Дверь была заперта. Она прижалась лицом к стеклянной ее половине и, не увидев света, постучала. Через несколько минут в глубине помещения зажегся свет и появился Логан — босиком, в спортивных шортах и с неизменно глупой улыбкой на лице. Открыл дверь и, оглядев Монро с ног до головы, выдал следующее заключение:
— Ты выглядишь просто ужасно!
Она бросила матерчатую сумку на пол у входа и, когда он закрыл дверь, сказала:
— Я тоже рада тебя видеть.
На его лице снова расплылась улыбка, и они дружно расхохотались.
— Добро пожаловать! — объявил он, приобняв ее слегка. — Господи, как же я рад тебя снова видеть! Как прошел перелет?
— Он тянулся долго и утомительно.
— Если хочешь вздремнуть, кушетка на месте.
— Спасибо, не надо, — ответила она. — Постараюсь приспособиться к разнице во времени.
— Тогда кофе? — Он повернулся в сторону маленькой кухни. — Я как раз собирался поставить чайник.

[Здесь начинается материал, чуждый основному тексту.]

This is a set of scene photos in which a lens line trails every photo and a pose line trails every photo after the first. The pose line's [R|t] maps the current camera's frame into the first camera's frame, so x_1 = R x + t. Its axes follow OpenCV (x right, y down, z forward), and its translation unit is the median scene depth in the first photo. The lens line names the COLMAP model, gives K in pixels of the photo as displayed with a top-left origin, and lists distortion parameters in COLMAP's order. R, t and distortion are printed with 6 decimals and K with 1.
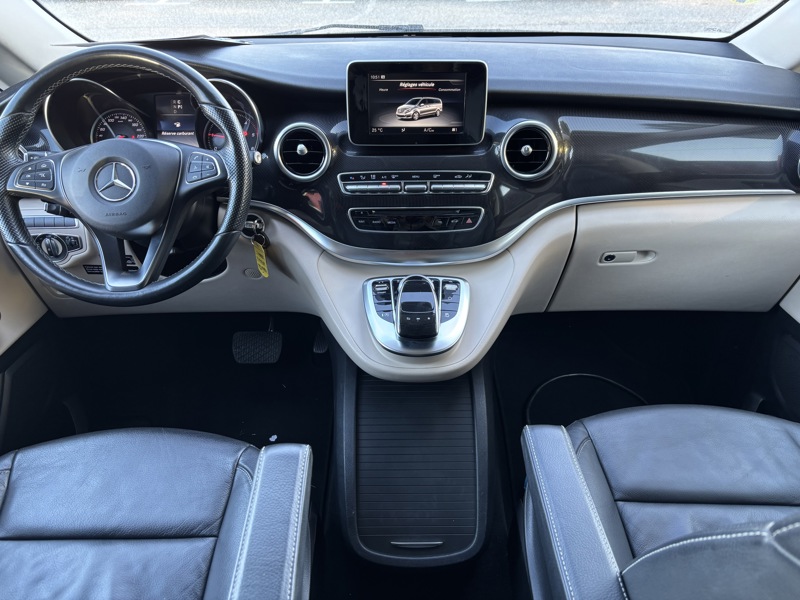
lens RADIAL K [[607.2, 0, 381.7], [0, 607.2, 309.6], [0, 0, 1]] dist [0.038287, -0.010865]
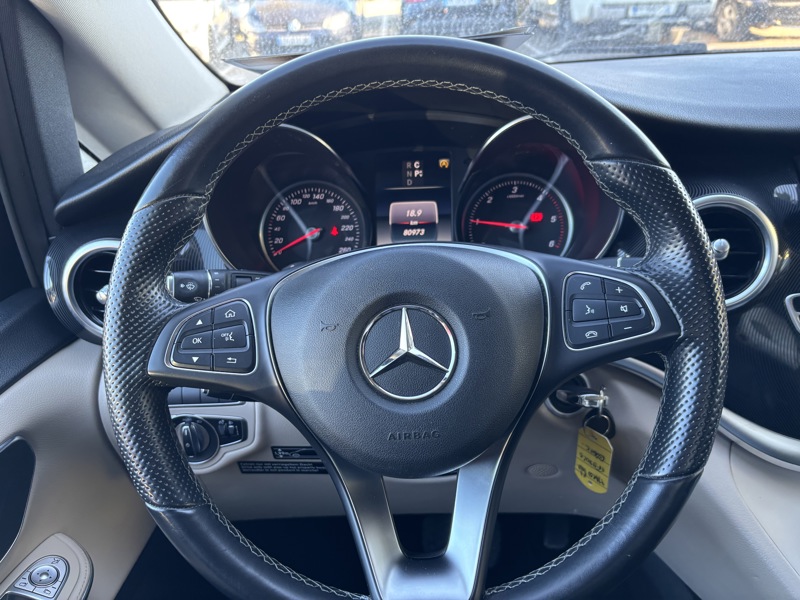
lens RADIAL K [[607.2, 0, 386.2], [0, 607.2, 324.6], [0, 0, 1]] dist [0.038287, -0.010865]
pose [[0.998814, -0.015386, -0.046194, -0.375410], [0.011607, 0.996647, -0.080995, -0.170011], [0.047285, 0.080363, 0.995643, 0.519512]]
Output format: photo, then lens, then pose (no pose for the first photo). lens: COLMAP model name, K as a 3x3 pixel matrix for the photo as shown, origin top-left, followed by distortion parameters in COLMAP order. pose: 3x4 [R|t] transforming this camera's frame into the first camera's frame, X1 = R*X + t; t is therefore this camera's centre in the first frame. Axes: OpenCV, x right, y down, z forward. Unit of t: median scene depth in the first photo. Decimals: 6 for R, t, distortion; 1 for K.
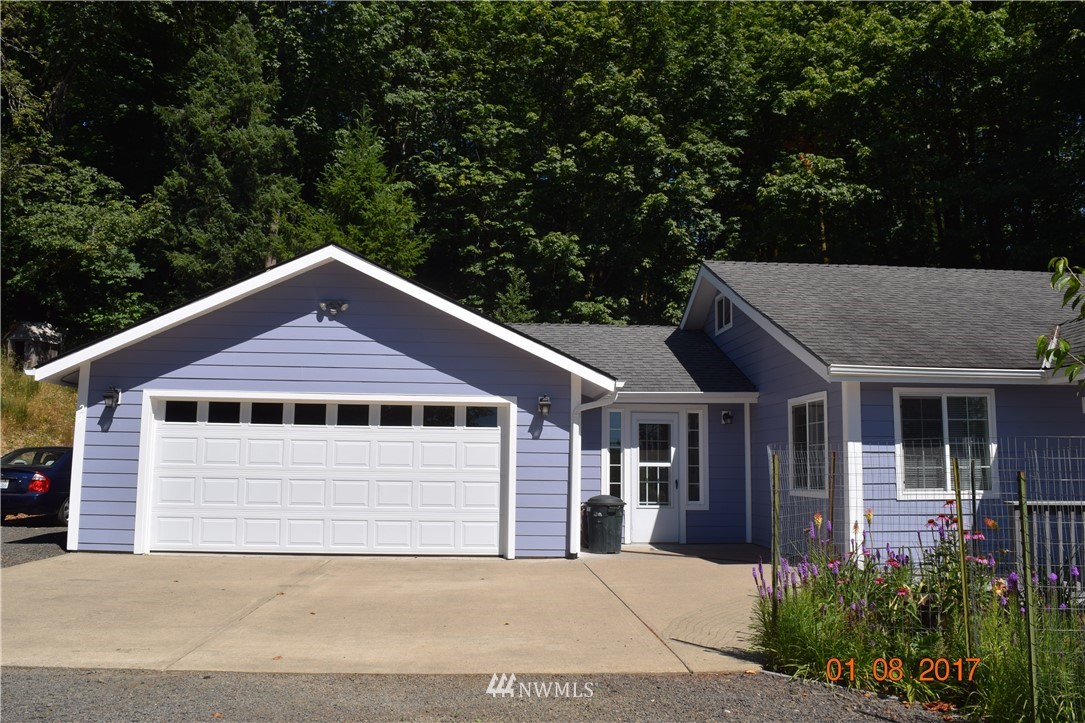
lens RADIAL K [[843.2, 0, 540.2], [0, 843.2, 353.3], [0, 0, 1]] dist [-0.096157, 0.022170]
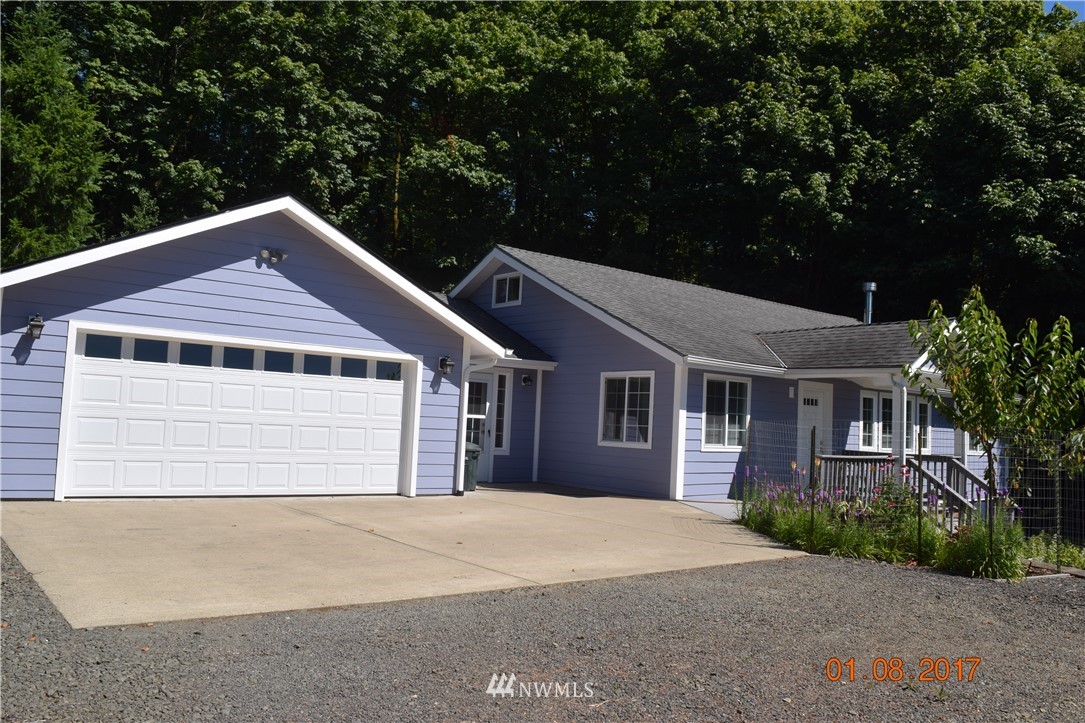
lens RADIAL K [[843.2, 0, 535.4], [0, 843.2, 345.1], [0, 0, 1]] dist [-0.096157, 0.022170]
pose [[0.822306, 0.078873, 0.563554, -0.205610], [-0.112692, 0.993305, 0.025414, -0.003263], [-0.557776, -0.084406, 0.825688, -0.008809]]
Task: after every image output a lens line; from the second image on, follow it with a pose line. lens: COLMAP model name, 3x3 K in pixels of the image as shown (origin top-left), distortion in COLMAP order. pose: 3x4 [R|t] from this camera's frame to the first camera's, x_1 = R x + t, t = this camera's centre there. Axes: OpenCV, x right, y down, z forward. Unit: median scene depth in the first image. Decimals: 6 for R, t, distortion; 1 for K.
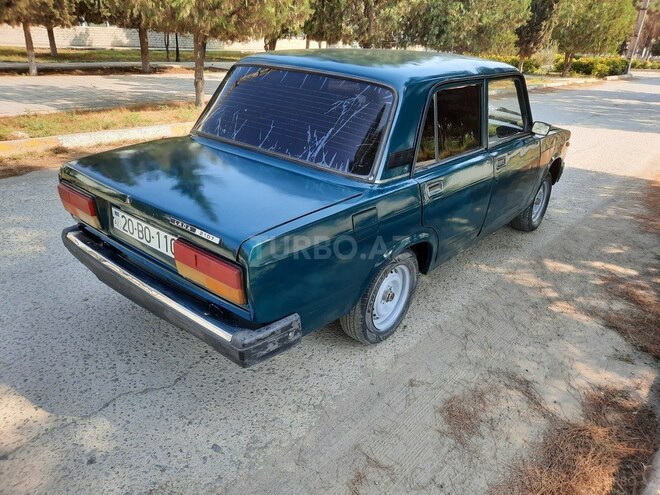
lens RADIAL K [[482.6, 0, 327.4], [0, 482.6, 250.2], [0, 0, 1]] dist [0.025139, -0.012877]
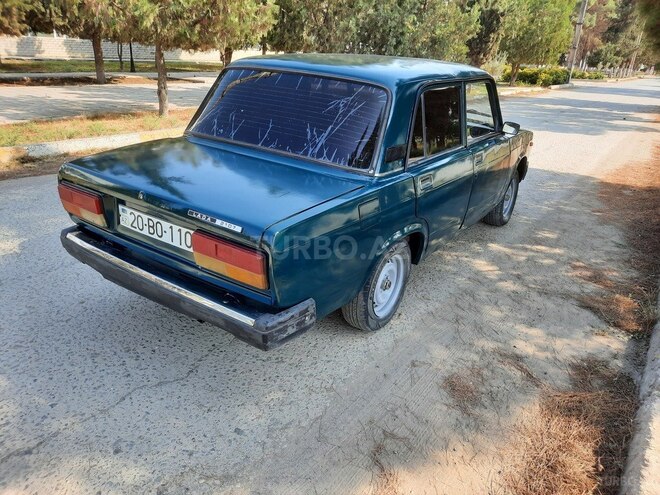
lens RADIAL K [[482.6, 0, 327.4], [0, 482.6, 250.2], [0, 0, 1]] dist [0.025139, -0.012877]
pose [[0.996007, -0.032430, 0.083179, -0.087469], [0.034107, 0.999241, -0.018825, 0.036066], [-0.082505, 0.021587, 0.996357, -0.041515]]
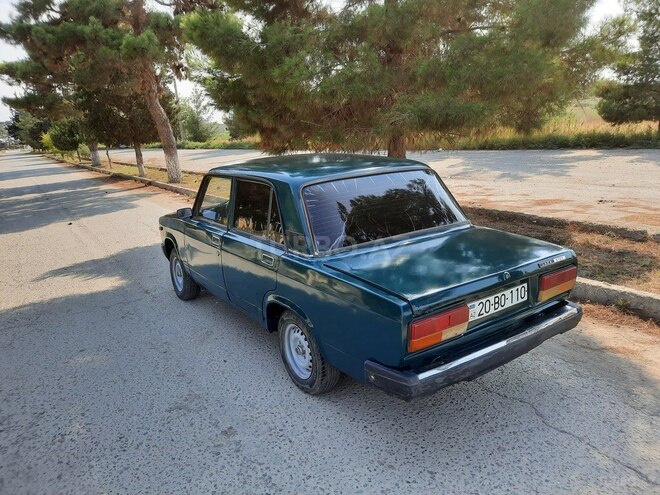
lens RADIAL K [[482.6, 0, 327.4], [0, 482.6, 250.2], [0, 0, 1]] dist [0.025139, -0.012877]
pose [[0.287037, -0.310318, 0.906263, -1.344799], [0.466406, 0.871633, 0.150737, -0.459693], [-0.836705, 0.379419, 0.394925, 0.703762]]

— От кофе я бы не отказалась. Крепкого и черного.
Несмотря на все его старания, не получилось ничего, что хотя бы отдаленно напоминало кофе по-турецки. Нехватка кофеина явилась ожидаемым продолжением ее тревог и смены часовых поясов. Все одно к одному.

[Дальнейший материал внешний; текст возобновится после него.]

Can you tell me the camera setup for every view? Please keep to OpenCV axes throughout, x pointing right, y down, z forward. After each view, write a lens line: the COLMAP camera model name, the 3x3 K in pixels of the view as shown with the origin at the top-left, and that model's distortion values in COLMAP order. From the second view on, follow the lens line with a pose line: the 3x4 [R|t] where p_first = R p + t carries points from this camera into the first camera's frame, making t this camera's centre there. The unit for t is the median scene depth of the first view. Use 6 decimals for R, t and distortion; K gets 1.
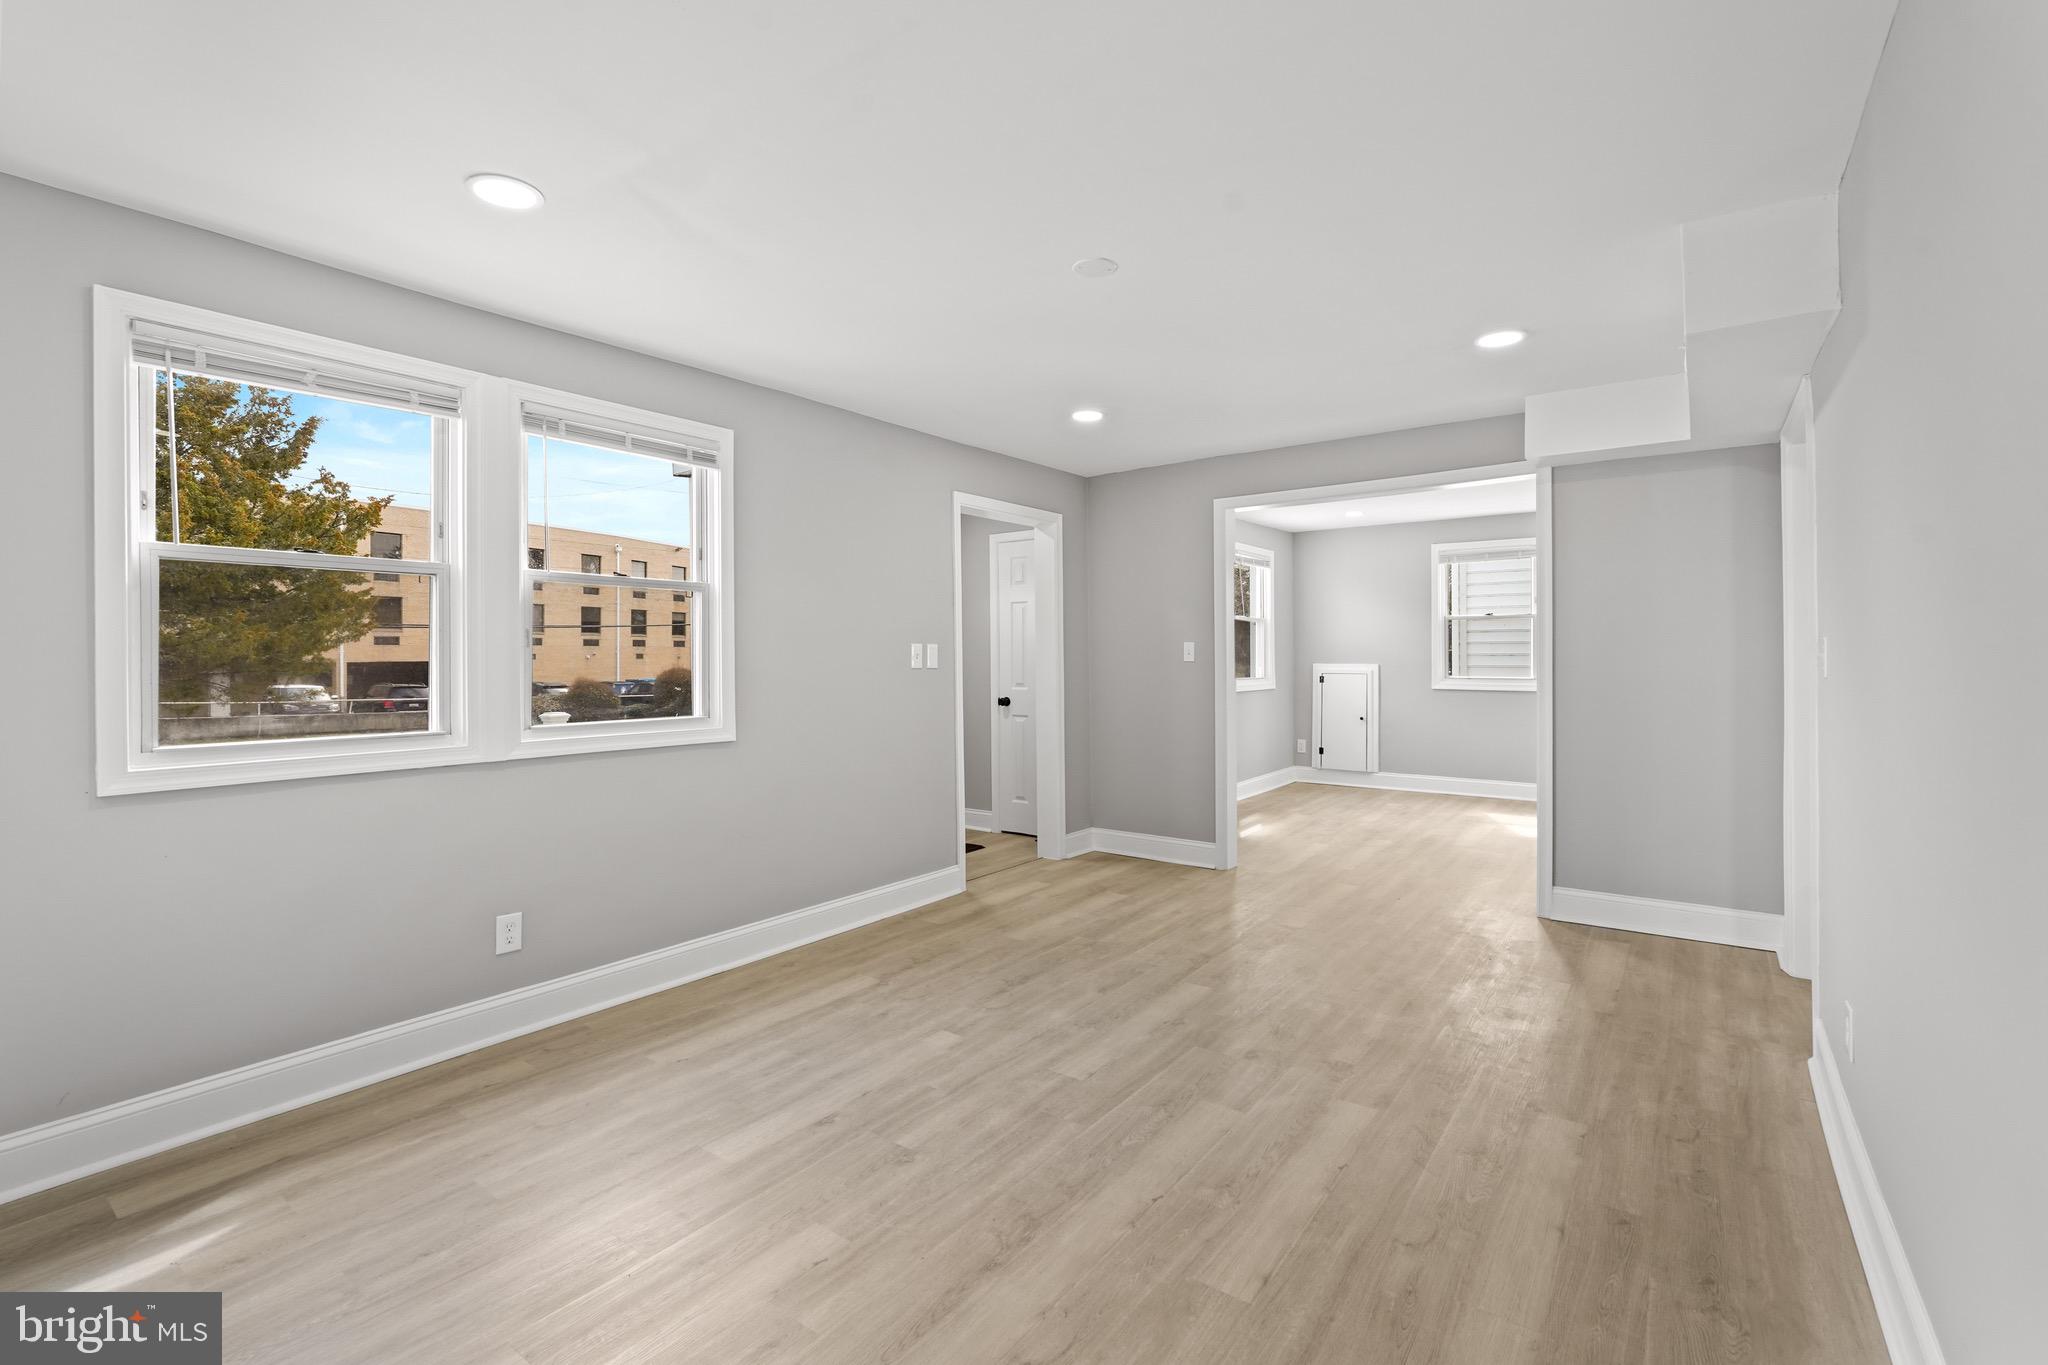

На офисной половине имелось четыре комнаты. Логан приспособил одну под кабинет, вторую использовал как помещение для переговоров, а две остальные — для жилья. Далее находились склад и мастерская. Вообще-то жить в этом здании запрещалось, но он исправно и вовремя платил за аренду, и пока никаких жалоб владельцы здания не получали. Так продолжалось все годы их знакомства: с той самой сырой и теплой летней ночи семь лет назад, когда в одной забегаловке байкеров разгорелась ссора, перешедшая в драку. Тогда она пришла ему на помощь. Когда все кончилось, они вместе над этим посмеялись, сидя на обочине под звездным небом как настоящие родственные души, родившиеся под несчастливой звездой.